Problem details: From the forum thread below, reproduce word for word the passage starting with "Exactly how I" and going on through "last 2 days!".

Provided text:
HoldingOn2Hope · 22/06/2020 11:21

@hrtbrk2 I'm glad you understand how I feel as it's not the first time I've had to challenge the nurses and it's always Geri that explains things properly.
Exactly how I feel that if I'm spending thousands and because I've been on gonal-f we have already spent almost £7k since December I want clear info. I don't want 'generous' measurements and 'maybes'.
I like the clinic and I had complete confidence but now I'm 😑

On a positive I've started my vits again yday after putting them away for a few days. I guess I have to keep myself healthy but I've eaten all the junk in the world in these last 2 days!

HoldingOn2Hope · 22/06/2020 11:27

@NICK7nick7 I'm so sorry you've been through the same, it's really tough during this crappy covid situation. I'm looking forward to weaning off the pred this week so I can go shopping next week - it sure what for! I've always had a holiday after a mc but unfortunately that's not possible this time which is pants! I was lucky my local epau agreed to do the MVA - the head. It's there has been seeing me for the last 2 yrs and is also my gp's sister so she's always so helpful. Did it take long for results to come back? My last one came back within 3 weeks but not sure if this will take longer.

I presume Dr S will want me on hydroxy next time - I'm already on complex plan. I'd give it a go but I have decided o won't have early scans and if he insists then I won't be able to continue with his clinic. I've also decided that the Intralipids aren't any use to me so don't want those either 😬 he's probably going to tell me to Eff Off!

HoldingOn2Hope · 22/06/2020 11:27

@NICK7nick7 have you started treatment again? Xx

HoldingOn2Hope · 22/06/2020 11:28

@NICK7nick7 *head nurse

hrtbrk2 · 22/06/2020 11:34

@HoldingOn2Hope wow! £7k - how much do you have to pay for gonal f? It's madness isn't it. That little bit of doubt is enough to send you round the bend. Have you had one mc on Dr S plan or more? (So sorry I can't remember what you'd said when I first came onto the feed)

I should think you have eaten plenty of junk... I would be disappointed if you didn't  the one and only saving grace in these times is that you can nose dive head first into a vat of sugary fatness and not worry! I totally get what you meant about feeling free of all the worry once it's over and I think indulging is part of it.

I don't even think I've ovulated after the trigger shot - my follicle was huge and I'm worried it has now just turned into a cyst and never popped. I certainly didn't feel anything and you'd think I would that size.

@NICK7nick7 sorry you have had a recent loss too - I always feel like going on a holiday when it happens too - covid 19 has a lot to answer for! X

HoldingOn2Hope · 22/06/2020 11:48

@hrtbrk2 the first time I was on 75 units a day for 5 days and cost around £400, dose was doubled following month so about £750 and this last cycle about £700 even though dose was doubled Dr Jan told me to go Asda as they don't charge vat on fertility meds. Wish I'd known that from the start.
My local chemist has agreed to do them vat free too as I had another prescription form Dr S bit got a bfp. They are so expensive. I was on them as didn't respond to letrezole.

HoldingOn2Hope · 22/06/2020 11:51

@hrtbrk2 yes sorry one mc on his plan and 3 prior to seeing him. This was my 5th cycle. I had 2 on letrezole, one on letrezole and g-f and then 2 just on g-f.

Provided material:
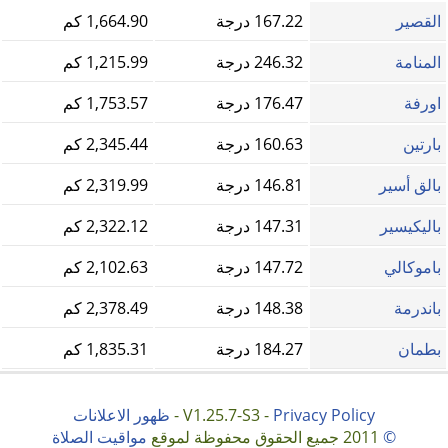
القصير
167.22 درجة
1,664.90 كم
المنامة
246.32 درجة
1,215.99 كم
اورفة
176.47 درجة
1,753.57 كم
بارتين
160.63 درجة
2,345.44 كم
بالق أسير
146.81 درجة
2,319.99 كم
باليكيسير
147.31 درجة
2,322.12 كم
باموكالي
147.72 درجة
2,102.63 كم
باندرمة
148.38 درجة
2,378.49 كم
بطمان
184.27 درجة
1,835.31 كم
Privacy Policy
V1.25.7-S3 -
-
ظهور الاعلانات
©
2011 جميع الحقوق محفوظة لموقع
مواقيت الصلاة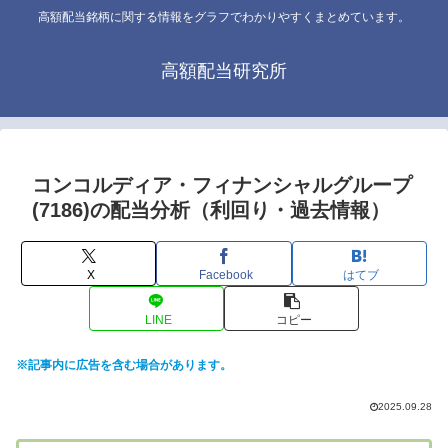
高額配当銘柄に関する情報をグラフでわかりやすくまとめています。
高額配当研究所
コンコルディア・フィナンシャルグループ
(7186)の配当分析（利回り・過去情報）
X
Facebook
はてブ
LINE
コピー
※記事内に広告を含む場合があります。
2025.09.28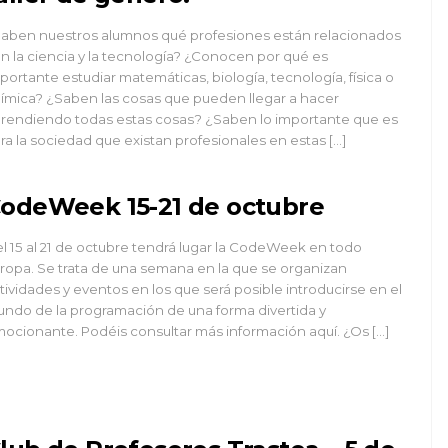
aben nuestros alumnos qué profesiones están relacionados
n la ciencia y la tecnología? ¿Conocen por qué es
portante estudiar matemáticas, biología, tecnología, física o
ímica? ¿Saben las cosas que pueden llegar a hacer
rendiendo todas estas cosas? ¿Saben lo importante que es
ra la sociedad que existan profesionales en estas […]
odeWeek 15-21 de octubre
l 15 al 21 de octubre tendrá lugar la CodeWeek en todo
ropa. Se trata de una semana en la que se organizan
tividades y eventos en los que será posible introducirse en el
ndo de la programación de una forma divertida y
ocionante. Podéis consultar más información aquí. ¿Os […]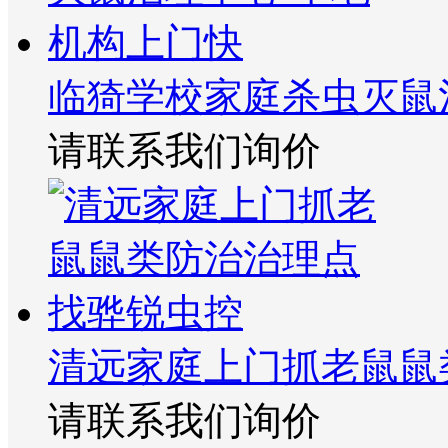
临猗学校家庭杀虫灭鼠
请联系我们询价
清远家庭上门抓老鼠鼠
请联系我们询价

Exercise output:
Exactly how I feel that if I'm spending thousands and because I've been on gonal-f we have already spent almost £7k since December I want clear info. I don't want 'generous' measurements and 'maybes'.
I like the clinic and I had complete confidence but now I'm 😑

On a positive I've started my vits again yday after putting them away for a few days. I guess I have to keep myself healthy but I've eaten all the junk in the world in these last 2 days!